# Gender!



## paul1980be (Nov 5, 2015)

Hi there, 

In August we bought two lovely chicks - no idea about the race or breed. During all this time we thought they were rooster and hen. The one that we thought is a rooster, is trying to crow now (or at least that's what it looks like...). The other is very silent. The white one (the 'rooster') is bigger and stronger BUT the other one (the 'hen', brown) has a tail that started bolting, which the other one doesn't have. How confusing!!! They rarely fight and they still sleep close together. Could you people help me out as to determine the gender? I'm praying they'll come out differently but every day that passes I think we've got 2 roosters....


----------



## MichaelA69 (Sep 5, 2015)

Those look like two cockerels. They normally develop larger combs at an early age as well as longer tail feathers.


----------



## paul1980be (Nov 5, 2015)

MichaelA69 said:


> Those look like two cockerels. They normally develop larger combs at an early age as well as longer tail feathers.
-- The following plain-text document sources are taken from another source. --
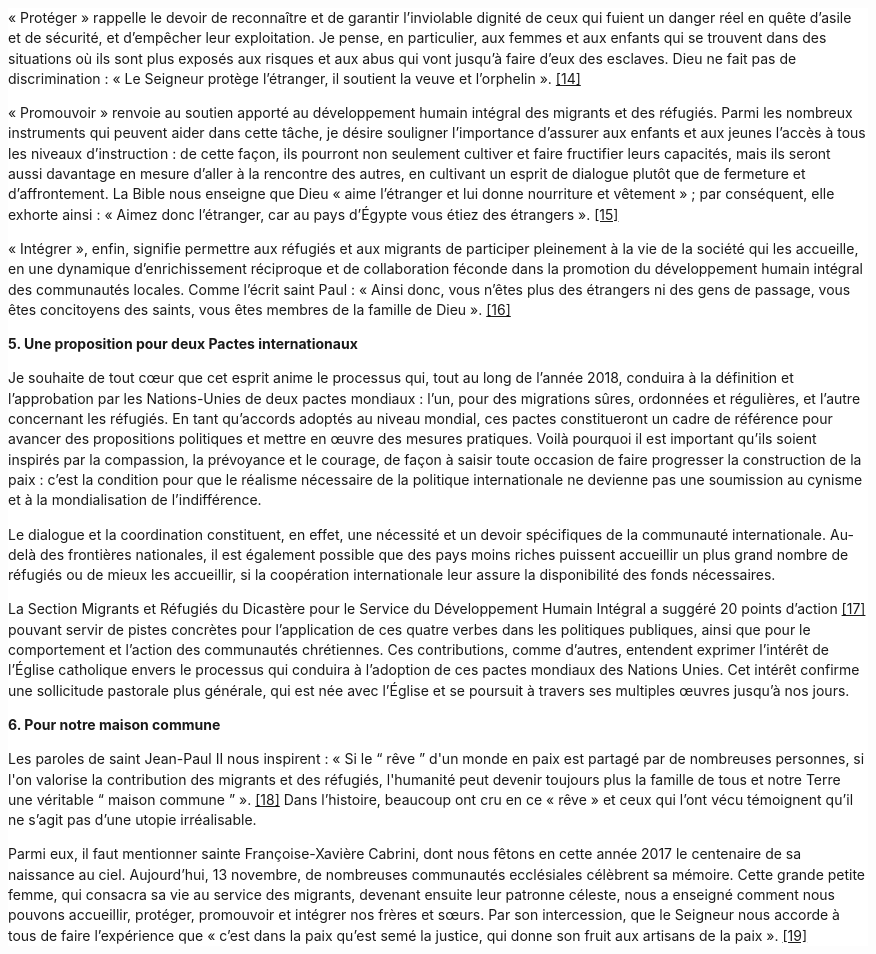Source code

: « Protéger » rappelle le devoir de reconnaître et de garantir l’inviolable dignité de ceux qui fuient un danger réel en quête d’asile et de sécurité, et d’empêcher leur exploitation. Je pense, en particulier, aux femmes et aux enfants qui se trouvent dans des situations où ils sont plus exposés aux risques et aux abus qui vont jusqu’à faire d’eux des esclaves. Dieu ne fait pas de discrimination : « Le Seigneur protège l’étranger, il soutient la veuve et l’orphelin ». [[14]](#_ftn14 "")

« Promouvoir » renvoie au soutien apporté au développement humain intégral des migrants et des réfugiés. Parmi les nombreux instruments qui peuvent aider dans cette tâche, je désire souligner l’importance d’assurer aux enfants et aux jeunes l’accès à tous les niveaux d’instruction : de cette façon, ils pourront non seulement cultiver et faire fructifier leurs capacités, mais ils seront aussi davantage en mesure d’aller à la rencontre des autres, en cultivant un esprit de dialogue plutôt que de fermeture et d’affrontement. La Bible nous enseigne que Dieu « aime l’étranger et lui donne nourriture et vêtement » ; par conséquent, elle exhorte ainsi : « Aimez donc l’étranger, car au pays d’Égypte vous étiez des étrangers ». [[15]](#_ftn15 "")

« Intégrer », enfin, signifie permettre aux réfugiés et aux migrants de participer pleinement à la vie de la société qui les accueille, en une dynamique d’enrichissement réciproque et de collaboration féconde dans la promotion du développement humain intégral des communautés locales. Comme l’écrit saint Paul : « Ainsi donc, vous n’êtes plus des étrangers ni des gens de passage, vous êtes concitoyens des saints, vous êtes membres de la famille de Dieu ». [[16]](#_ftn16 "")

**5. Une proposition pour deux Pactes internationaux**

Je souhaite de tout cœur que cet esprit anime le processus qui, tout au long de l’année 2018, conduira à la définition et l’approbation par les Nations-Unies de deux pactes mondiaux : l’un, pour des migrations sûres, ordonnées et régulières, et l’autre concernant les réfugiés. En tant qu’accords adoptés au niveau mondial, ces pactes constitueront un cadre de référence pour avancer des propositions politiques et mettre en œuvre des mesures pratiques. Voilà pourquoi il est important qu’ils soient inspirés par la compassion, la prévoyance et le courage, de façon à saisir toute occasion de faire progresser la construction de la paix : c’est la condition pour que le réalisme nécessaire de la politique internationale ne devienne pas une soumission au cynisme et à la mondialisation de l’indifférence.

Le dialogue et la coordination constituent, en effet, une nécessité et un devoir spécifiques de la communauté internationale. Au-delà des frontières nationales, il est également possible que des pays moins riches puissent accueillir un plus grand nombre de réfugiés ou de mieux les accueillir, si la coopération internationale leur assure la disponibilité des fonds nécessaires.

La Section Migrants et Réfugiés du Dicastère pour le Service du Développement Humain Intégral a suggéré 20 points d’action [[17]](#_ftn17 "") pouvant servir de pistes concrètes pour l’application de ces quatre verbes dans les politiques publiques, ainsi que pour le comportement et l’action des communautés chrétiennes. Ces contributions, comme d’autres, entendent exprimer l’intérêt de l’Église catholique envers le processus qui conduira à l’adoption de ces pactes mondiaux des Nations Unies. Cet intérêt confirme une sollicitude pastorale plus générale, qui est née avec l’Église et se poursuit à travers ses multiples œuvres jusqu’à nos jours.

**6. Pour notre maison commune**

Les paroles de saint Jean-Paul II nous inspirent : « Si le “ rêve ” d'un monde en paix est partagé par de nombreuses personnes, si l'on valorise la contribution des migrants et des réfugiés, l'humanité peut devenir toujours plus la famille de tous et notre Terre une véritable “ maison commune ” ». [[18]](#_ftn18 "") Dans l’histoire, beaucoup ont cru en ce « rêve » et ceux qui l’ont vécu témoignent qu’il ne s’agit pas d’une utopie irréalisable.

Parmi eux, il faut mentionner sainte Françoise-Xavière Cabrini, dont nous fêtons en cette année 2017 le centenaire de sa naissance au ciel. Aujourd’hui, 13 novembre, de nombreuses communautés ecclésiales célèbrent sa mémoire. Cette grande petite femme, qui consacra sa vie au service des migrants, devenant ensuite leur patronne céleste, nous a enseigné comment nous pouvons accueillir, protéger, promouvoir et intégrer nos frères et sœurs. Par son intercession, que le Seigneur nous accorde à tous de faire l’expérience que « c’est dans la paix qu’est semé la justice, qui donne son fruit aux artisans de la paix ». [[19]](#_ftn19 "")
I hope we're all wrong, I'd hate to say goodbye to one of them....


----------



## MichaelA69 (Sep 5, 2015)

I know how you feel. I had 6 cockerels one year and had to sell 5 for meat price at a local feed store. I never felt comfortable about that because I'm too much of a softie. I have 2 coops and two yards and have had a rooster for each with their group of hens for a number of years. Some people have had two roosters together with no problems but I would advise against it since that is a rare occurrence.


----------



## seminole wind (Aug 22, 2015)

Awww Michael, nice you're a softy.

If they are just pets with no hens, there's a good chance they'll get along because all they have is eachother. 

The speckly one I think is for sure a roo. The other one I can't decide.


----------



## paul1980be (Nov 5, 2015)

*sigh* )) The speckle one is HUGE!! Bigger than the other one, and only he tries to sing, even though they have the same age... On the other hand, only the brown one has a curved tail - someone told me that this could also just be down to the breed. 

I've got 2 hens, 1 'normal' one and 1 that is a bit more 'savage' - the latter only lays an egg every x days and come the end of summer, she entered in 'I want to be a mum' and she hasn't layed an egg since, 3 months now, and is losing feathers, but apparantly that's all normal. She'll hopefully get active again in spring  

So that's 2 hens, and maybe 2 roosters... they've got quite some space and as for now, no problems. The active hen still bosses everyone around haha! )) I hope it'll all work out. I wouldn't mind having 2 roosters - if they don't kill each other that is. OR I'll let them all be, OR I'll build a separate coop. Because if not, my hubbie wants one of them for Christmas dinner. _NO ******* WAY_ ))))


----------



## MichaelA69 (Sep 5, 2015)

I know Speckled Sussex roosters are very large, so they need to be the same breeds, or hens of adequate size, or they can be injured or killed. I'm not trying to cause alarm, just something to be aware of. I've found a good ratio of hens is 8-10 hens per rooster. That way no one hen bears the brunt of frequent mounts. Keep spurs cut short and file the ends smooth.


----------